* [THE PROBLEM]
Whatever runs from the line with "check_circle" to the end of the records below must be copied exactly, with nothing else included.

* [INPUT DATA]
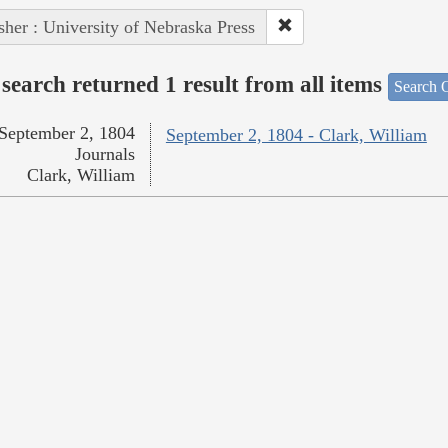
sher : University of Nebraska Press
search returned 1 result from all items
Search O
September 2, 1804
September 2, 1804 - Clark, William
Journals
Clark, William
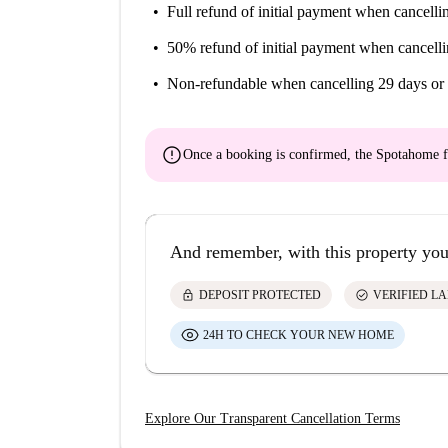
Full refund of initial payment
when cancellin
50% refund of initial payment
when cancelli
Non-refundable
when cancelling 29 days or 
error
Once a booking is confirmed, the Spotahome f
And remember, with this property you
lock
check_circle
DEPOSIT PROTECTED
VERIFIED L
24H TO CHECK YOUR NEW HOME
Explore Our Transparent Cancellation Terms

* [EXERCISE RESPONSE]
check_circle
DEPOSIT PROTECTED
VERIFIED L
24H TO CHECK YOUR NEW HOME
Explore Our Transparent Cancellation Terms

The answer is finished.